#### Assignment 1:
From the passage on the quality assurance privilege below, extract the text starting with "- The legal" and going on through "the committee’s work.".
#### Assignment 2:
In the passage on the quality assurance privilege below, who bears the burden of proof when the privilege is asserted?
#### Assignment 3:
Carry on the passage on the quality assurance privilege below from the point where it stops.

--- Source passage Enclosed Below ---

Six years later, the Plaintiff in Kingsley v. Sachitano, argued that Ex parte St. Vincent’s created an exception to the quality assurance privilege where the information sought is essential to providing the litigant with a full and fair trial. Kingsley v. Sachitano, 783 So. 2d 824, 825 (Ala. 2000). The Court in Kingsley declined to recognize such an exception. Id. See also Ex parte Burch, 730 So.2d 143, 150-51 (Ala.1999) (declining to find that the court created an exception to the privilege requirement, finding rather that the documents in question fell outside the statute’s scope).
The take-away from Ex parte St. Vincent’s Hospital is two-fold:
- A healthcare provider should a) establish clear goals and objectives at the outset of any effort to evaluate or review medical services or medical standards, b) communicate those objectives and goals to members of the committee, and c) maintain the confidentiality of information and documents exchanged within the committee. A clearly established set of goals and objectives will help support the assertion of a privilege over documents created as part of the evaluation or review of medical services or standards.
- The legal practitioner cannot rely on conclusory statements or document headings when asserting the quality assurance privilege. The healthcare provider asserting the privilege has the burden of proof. The legal practitioner should take great care in establishing the privilege by presenting evidence of the goals and objectives of the committee through a) non-conclusory affidavit and deposition testimony, and b) redacted documents reflecting the goals and objectives of the committee’s work.

--- End of Enclosed Source passage ---
--- Information given Enclosed Below ---

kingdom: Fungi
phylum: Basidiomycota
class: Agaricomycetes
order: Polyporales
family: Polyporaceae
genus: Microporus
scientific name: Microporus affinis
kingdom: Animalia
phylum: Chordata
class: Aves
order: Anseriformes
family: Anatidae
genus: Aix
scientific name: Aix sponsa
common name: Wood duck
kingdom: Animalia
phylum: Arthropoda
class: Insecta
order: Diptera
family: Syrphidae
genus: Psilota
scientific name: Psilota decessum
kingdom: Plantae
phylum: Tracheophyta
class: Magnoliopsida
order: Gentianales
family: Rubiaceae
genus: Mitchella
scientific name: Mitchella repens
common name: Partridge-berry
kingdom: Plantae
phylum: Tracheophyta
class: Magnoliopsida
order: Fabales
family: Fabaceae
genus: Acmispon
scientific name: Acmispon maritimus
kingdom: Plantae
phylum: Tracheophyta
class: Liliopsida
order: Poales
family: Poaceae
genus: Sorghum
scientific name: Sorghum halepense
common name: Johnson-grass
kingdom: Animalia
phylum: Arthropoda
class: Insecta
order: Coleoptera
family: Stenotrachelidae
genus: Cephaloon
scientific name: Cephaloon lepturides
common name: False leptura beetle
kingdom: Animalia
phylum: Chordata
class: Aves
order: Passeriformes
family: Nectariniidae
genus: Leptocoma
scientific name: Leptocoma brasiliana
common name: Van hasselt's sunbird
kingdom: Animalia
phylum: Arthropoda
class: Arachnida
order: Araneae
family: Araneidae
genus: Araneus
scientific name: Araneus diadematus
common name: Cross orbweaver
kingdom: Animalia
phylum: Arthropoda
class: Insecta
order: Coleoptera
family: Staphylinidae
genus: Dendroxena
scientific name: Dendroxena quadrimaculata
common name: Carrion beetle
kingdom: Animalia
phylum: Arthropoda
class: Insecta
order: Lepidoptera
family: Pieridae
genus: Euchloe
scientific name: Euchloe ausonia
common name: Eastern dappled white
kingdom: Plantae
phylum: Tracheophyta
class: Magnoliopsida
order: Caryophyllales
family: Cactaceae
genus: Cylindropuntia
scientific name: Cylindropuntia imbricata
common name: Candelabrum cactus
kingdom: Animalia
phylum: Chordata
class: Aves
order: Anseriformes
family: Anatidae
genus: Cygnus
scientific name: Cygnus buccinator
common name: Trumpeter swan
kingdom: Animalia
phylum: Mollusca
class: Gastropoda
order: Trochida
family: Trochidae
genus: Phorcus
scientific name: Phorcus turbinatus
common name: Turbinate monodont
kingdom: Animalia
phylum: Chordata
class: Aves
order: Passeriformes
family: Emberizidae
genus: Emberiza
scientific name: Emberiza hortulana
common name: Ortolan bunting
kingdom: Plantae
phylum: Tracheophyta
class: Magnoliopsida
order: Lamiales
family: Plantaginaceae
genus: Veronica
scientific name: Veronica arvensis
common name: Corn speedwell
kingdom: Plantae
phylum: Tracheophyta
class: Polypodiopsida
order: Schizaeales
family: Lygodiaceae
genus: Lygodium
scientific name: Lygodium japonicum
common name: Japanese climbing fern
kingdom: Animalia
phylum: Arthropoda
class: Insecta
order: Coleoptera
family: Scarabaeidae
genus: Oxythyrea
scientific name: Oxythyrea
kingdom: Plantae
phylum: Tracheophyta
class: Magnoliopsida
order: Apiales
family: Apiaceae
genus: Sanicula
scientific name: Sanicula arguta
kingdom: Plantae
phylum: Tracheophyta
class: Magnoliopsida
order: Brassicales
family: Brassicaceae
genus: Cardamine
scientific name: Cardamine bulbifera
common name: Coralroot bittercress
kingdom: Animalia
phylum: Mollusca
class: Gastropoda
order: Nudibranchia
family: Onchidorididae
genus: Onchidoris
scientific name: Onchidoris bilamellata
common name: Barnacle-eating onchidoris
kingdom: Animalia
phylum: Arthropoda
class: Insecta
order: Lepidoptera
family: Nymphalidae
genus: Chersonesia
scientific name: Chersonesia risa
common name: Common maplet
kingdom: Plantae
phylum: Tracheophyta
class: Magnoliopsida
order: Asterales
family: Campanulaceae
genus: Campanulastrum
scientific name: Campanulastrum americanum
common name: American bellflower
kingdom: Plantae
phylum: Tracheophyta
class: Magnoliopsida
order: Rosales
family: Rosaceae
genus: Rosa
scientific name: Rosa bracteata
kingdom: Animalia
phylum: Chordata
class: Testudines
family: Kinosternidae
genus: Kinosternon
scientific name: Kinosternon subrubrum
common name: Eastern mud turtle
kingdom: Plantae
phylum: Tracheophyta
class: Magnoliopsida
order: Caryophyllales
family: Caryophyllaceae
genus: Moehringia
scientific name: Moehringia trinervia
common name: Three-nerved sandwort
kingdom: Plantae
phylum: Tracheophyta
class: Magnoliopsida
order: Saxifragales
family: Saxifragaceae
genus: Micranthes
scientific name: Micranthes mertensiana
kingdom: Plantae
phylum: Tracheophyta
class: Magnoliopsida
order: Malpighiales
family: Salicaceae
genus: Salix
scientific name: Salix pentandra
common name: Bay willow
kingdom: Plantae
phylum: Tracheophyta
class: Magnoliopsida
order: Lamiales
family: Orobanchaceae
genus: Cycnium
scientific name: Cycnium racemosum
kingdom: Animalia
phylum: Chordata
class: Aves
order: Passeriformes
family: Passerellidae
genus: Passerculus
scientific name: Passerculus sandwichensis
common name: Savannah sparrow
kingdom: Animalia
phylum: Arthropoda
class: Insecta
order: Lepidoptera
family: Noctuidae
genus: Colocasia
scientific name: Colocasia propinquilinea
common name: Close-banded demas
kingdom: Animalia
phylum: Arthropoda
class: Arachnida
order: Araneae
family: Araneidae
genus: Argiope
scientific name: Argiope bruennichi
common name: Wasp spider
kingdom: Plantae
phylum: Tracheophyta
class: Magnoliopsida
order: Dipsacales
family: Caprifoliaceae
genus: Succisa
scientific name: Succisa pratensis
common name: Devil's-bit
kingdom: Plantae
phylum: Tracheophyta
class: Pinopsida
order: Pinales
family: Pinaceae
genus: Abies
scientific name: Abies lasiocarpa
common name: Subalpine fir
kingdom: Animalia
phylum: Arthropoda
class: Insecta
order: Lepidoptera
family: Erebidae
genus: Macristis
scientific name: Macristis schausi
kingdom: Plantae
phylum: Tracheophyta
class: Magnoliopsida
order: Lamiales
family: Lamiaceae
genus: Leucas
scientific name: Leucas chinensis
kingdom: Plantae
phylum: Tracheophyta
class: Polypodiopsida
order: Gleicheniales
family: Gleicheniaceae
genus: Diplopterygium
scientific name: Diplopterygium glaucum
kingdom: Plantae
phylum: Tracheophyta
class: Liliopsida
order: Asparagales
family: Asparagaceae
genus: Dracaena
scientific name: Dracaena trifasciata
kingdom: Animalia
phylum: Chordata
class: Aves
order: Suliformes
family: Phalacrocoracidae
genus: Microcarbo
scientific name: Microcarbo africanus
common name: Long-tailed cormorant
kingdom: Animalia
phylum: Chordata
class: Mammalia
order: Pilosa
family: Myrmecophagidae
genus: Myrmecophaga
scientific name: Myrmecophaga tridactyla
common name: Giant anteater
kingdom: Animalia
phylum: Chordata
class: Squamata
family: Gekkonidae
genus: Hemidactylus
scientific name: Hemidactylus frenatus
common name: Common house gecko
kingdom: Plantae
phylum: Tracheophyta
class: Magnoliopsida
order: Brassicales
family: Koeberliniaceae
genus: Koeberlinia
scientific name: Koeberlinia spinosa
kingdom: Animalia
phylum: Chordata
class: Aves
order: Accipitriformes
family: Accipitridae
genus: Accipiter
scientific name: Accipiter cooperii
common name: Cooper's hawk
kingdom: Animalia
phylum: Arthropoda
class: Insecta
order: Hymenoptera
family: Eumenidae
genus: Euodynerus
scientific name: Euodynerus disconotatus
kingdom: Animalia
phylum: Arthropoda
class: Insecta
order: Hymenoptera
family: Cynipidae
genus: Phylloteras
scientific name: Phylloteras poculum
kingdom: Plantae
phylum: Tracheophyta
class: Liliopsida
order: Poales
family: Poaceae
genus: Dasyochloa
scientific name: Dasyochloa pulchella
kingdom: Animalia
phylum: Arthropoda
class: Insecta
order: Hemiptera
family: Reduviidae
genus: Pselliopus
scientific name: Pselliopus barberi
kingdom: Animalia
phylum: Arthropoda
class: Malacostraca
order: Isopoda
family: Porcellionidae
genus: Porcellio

--- End of Enclosed Information given ---

#### Expected output 1:
- The legal practitioner cannot rely on conclusory statements or document headings when asserting the quality assurance privilege. The healthcare provider asserting the privilege has the burden of proof. The legal practitioner should take great care in establishing the privilege by presenting evidence of the goals and objectives of the committee through a) non-conclusory affidavit and deposition testimony, and b) redacted documents reflecting the goals and objectives of the committee’s work.

#### Expected output 2:
The healthcare provider asserting the privilege.

#### Expected output 3:
Ex parte Mobile Infirmary Association
In 2018, the Alabama Supreme Court issued an opinion in Ex parte Mobile Infirmary Association, which stands in stark contrast with the outcome in Ex parte St. Vincent’s. Ex parte Mobile Infirmary Ass’n, 278 So. 3d 1195, 1213 (Ala. 2018). The trial court ordered Mobile Infirmary to produce certain documents created by the hospital’s Risk Management Department. Id. at 1200. The Alabama Supreme Court granted Mobile Infirmary’s Petition for Writ of Mandamus directing the trial court to vacate its order for production of the Risk Management documents. Id. at 1219.
The Plaintiff argued the documents were created and used in the ordinary course of the hospital’s business. Id. at 1212. The Plaintiff further argued that Mobile Infirmary failed to demonstrate the goal or purpose of the Risk Management Department in generating the disputed documents was quality assurance. Id. at 1212-13.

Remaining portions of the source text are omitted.